Furthermore, regardless of the specific concessions to secure the backing of the two ‘“no” states’, other concessions have been made to other States which had readily signed the Constitutional Treaty on 29 October 2004 and which now, taking advantage of the fuss raised by the ‘no’ votes in France and the Netherlands, have used the situation in their own interests to withdraw from basic institutional aspects or even matters relating to fundamental rights which they had already accepted. In perspective, this is worrying, as well as disloyal, and in some cases positively outlandish. In fact, any unbiased observer of the process without an over-active imagination might ask why some insist on belonging to a club whose regulations they disagree with, whose dues they refuse to pay while others contribute religiously, and whose ideas and objectives they do not share with the rest of members. Indeed, in a number of internal affairs they are actually more concerned about what might be in the interests of the rival club –on the other side of the Atlantic– than those of their own club. The unbiased observer might wonder why so many exceptions for the laggard (however important that country is) do not exhaust the patience of the rest and, once the storm has passed, force the question very seriously onto the agenda of a General Assembly of members any day now.

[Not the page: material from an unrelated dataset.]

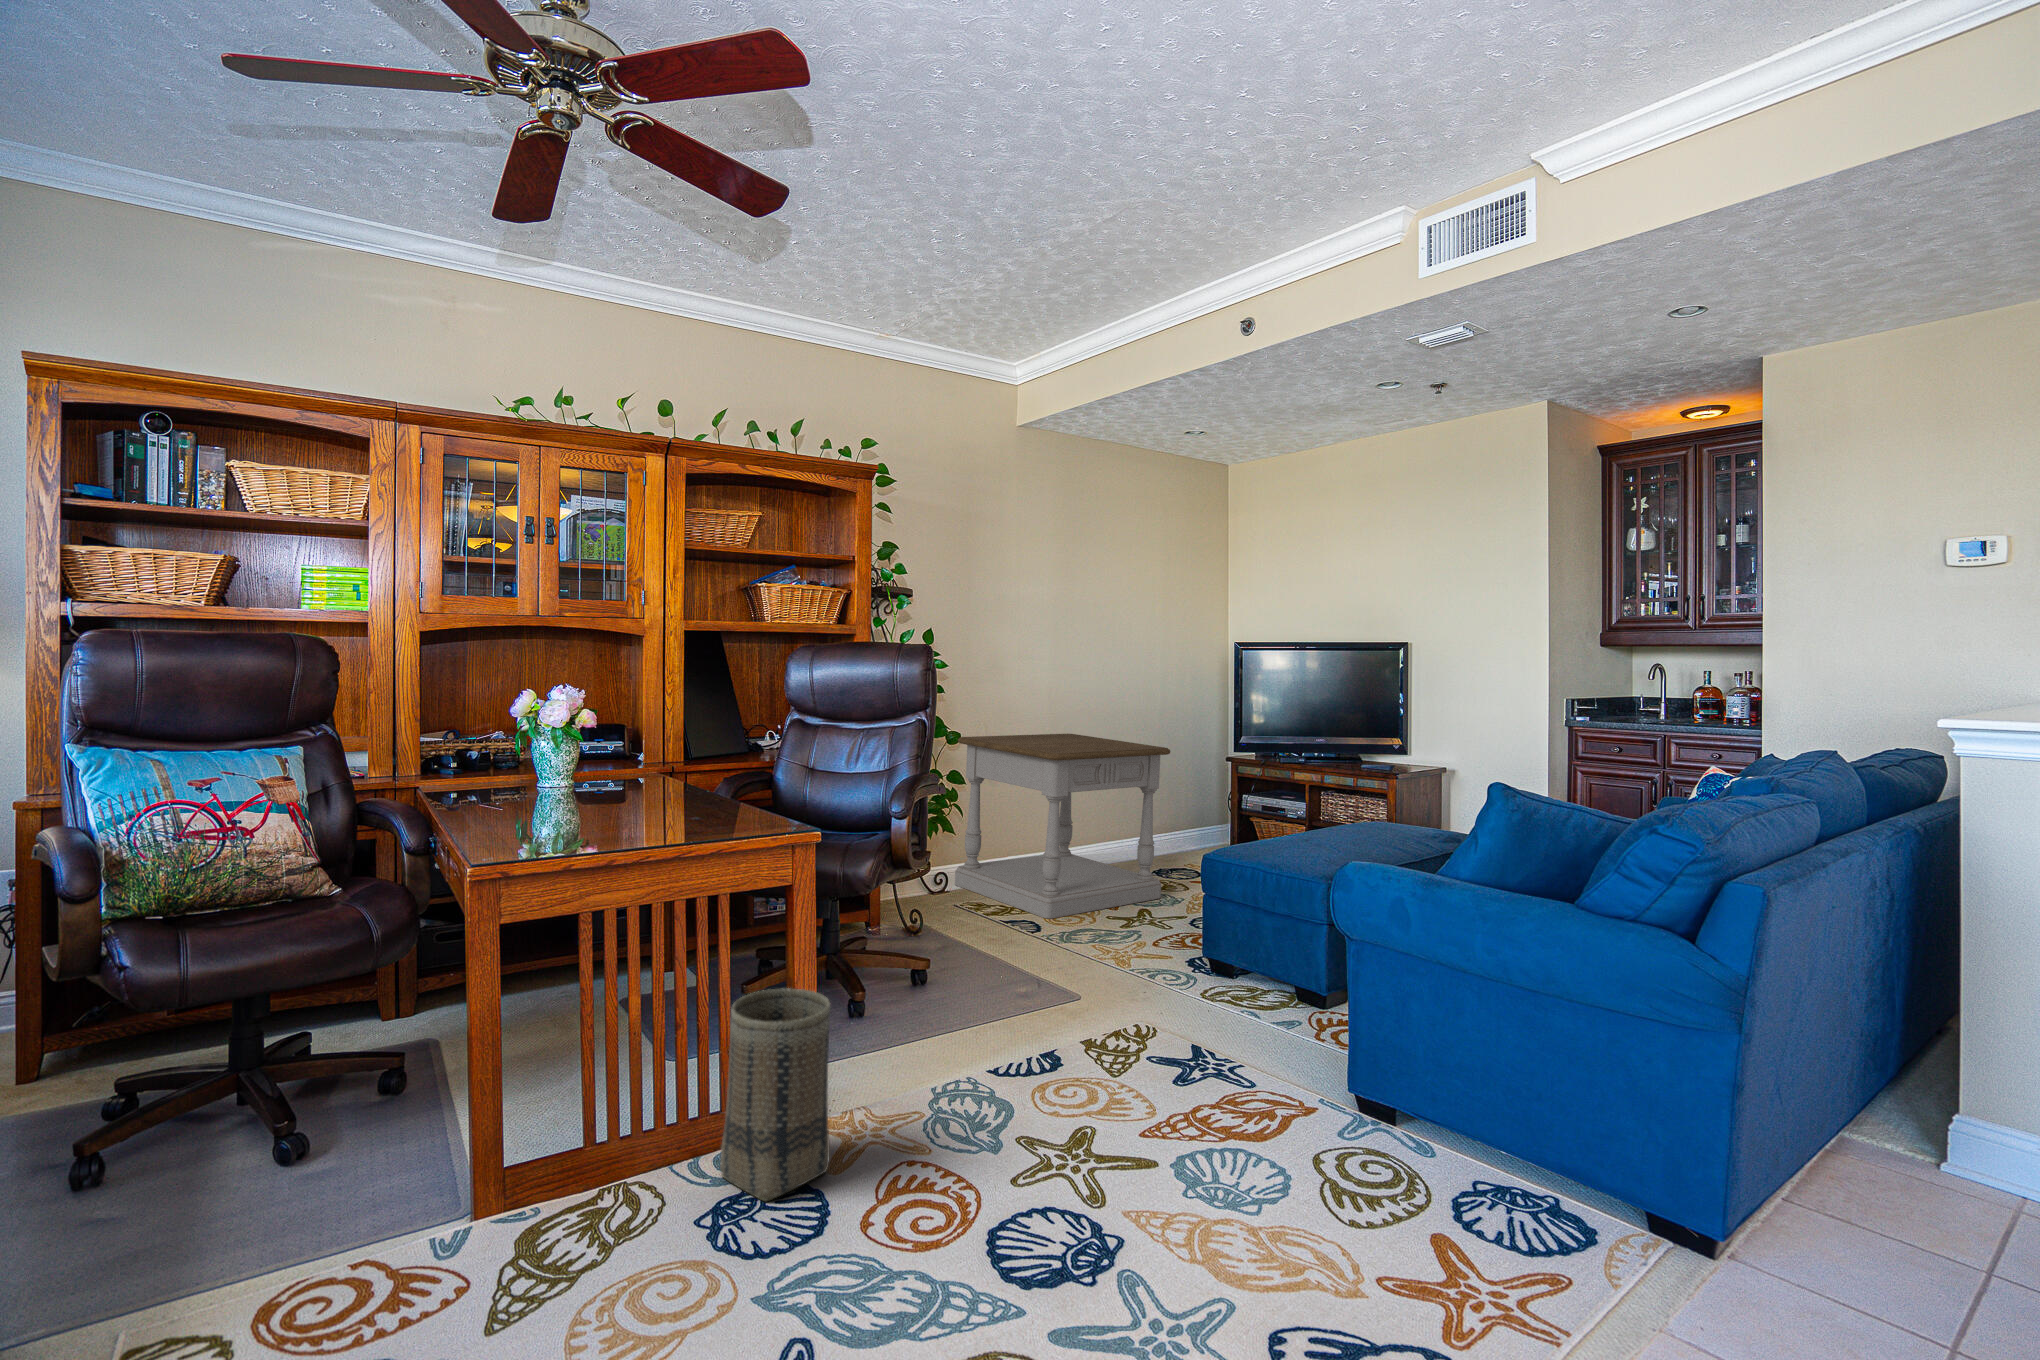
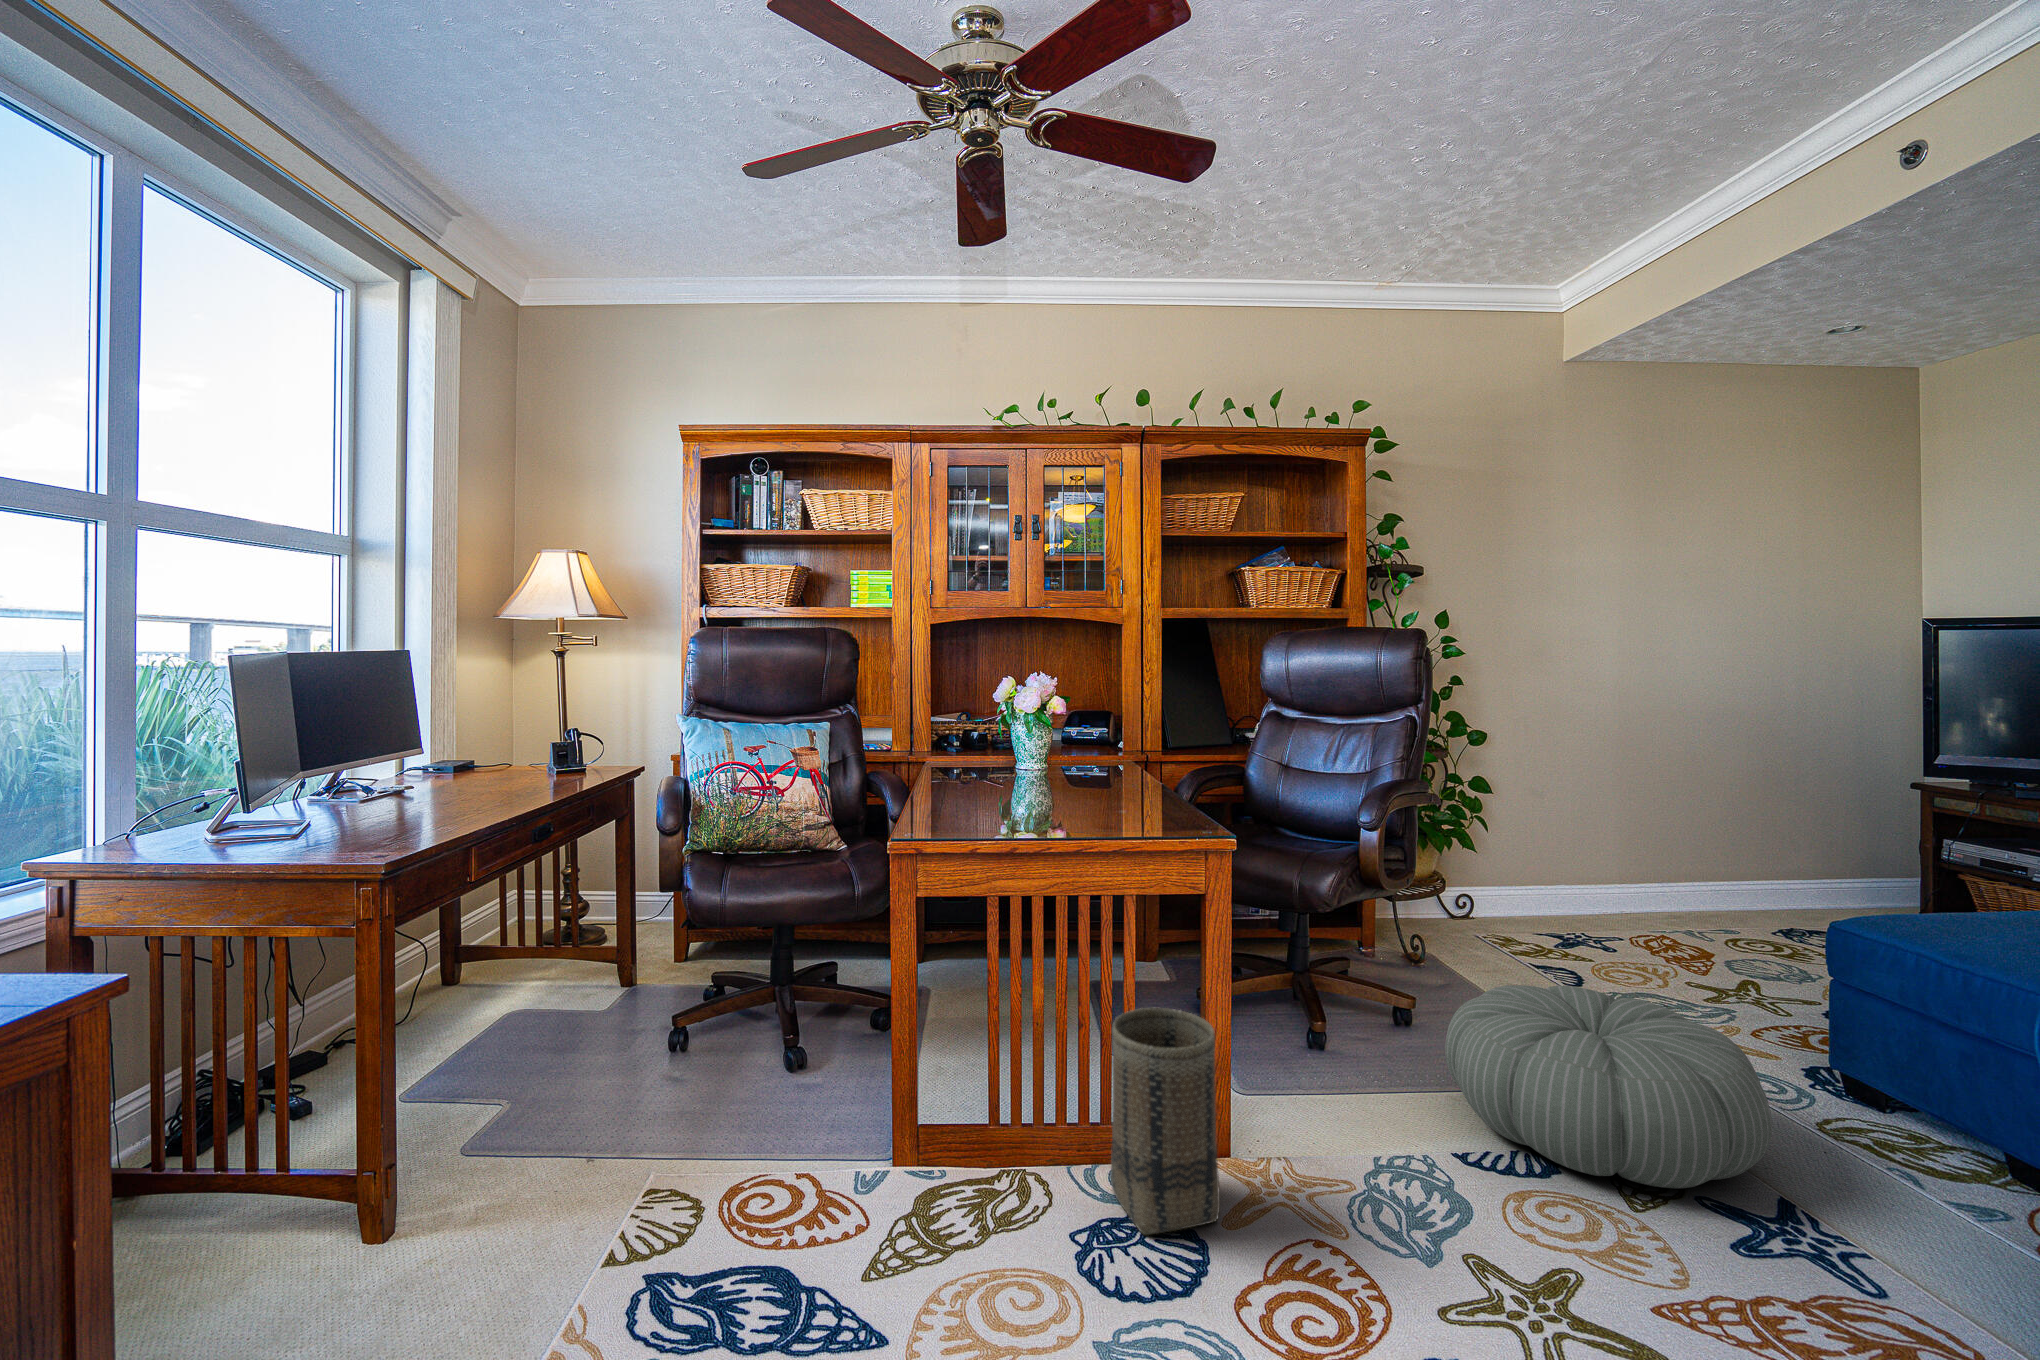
side table: present [955,734,1170,919] -> none [1472,752,1783,974]
pouf: none [975,924,1185,1061] -> present [1445,985,1772,1188]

Furthermore, the conclusions do not contain, quite rightly, a plan B, so that until the very last instrument of ratification is deposited in spring of 2009, we must not count our chickens before the eggs hatch. After all, the ratification process could still fail for a second time…

José Martín y Pérez de Nanclares
Tenured Professor in Public International Law and International Relations at Universidad de La Rioja, and Jean Monnet chair in Community Law


[1] This paper is part of a much broader project financed by Spain’s Education and Science Ministry (SEJ/2006-15523).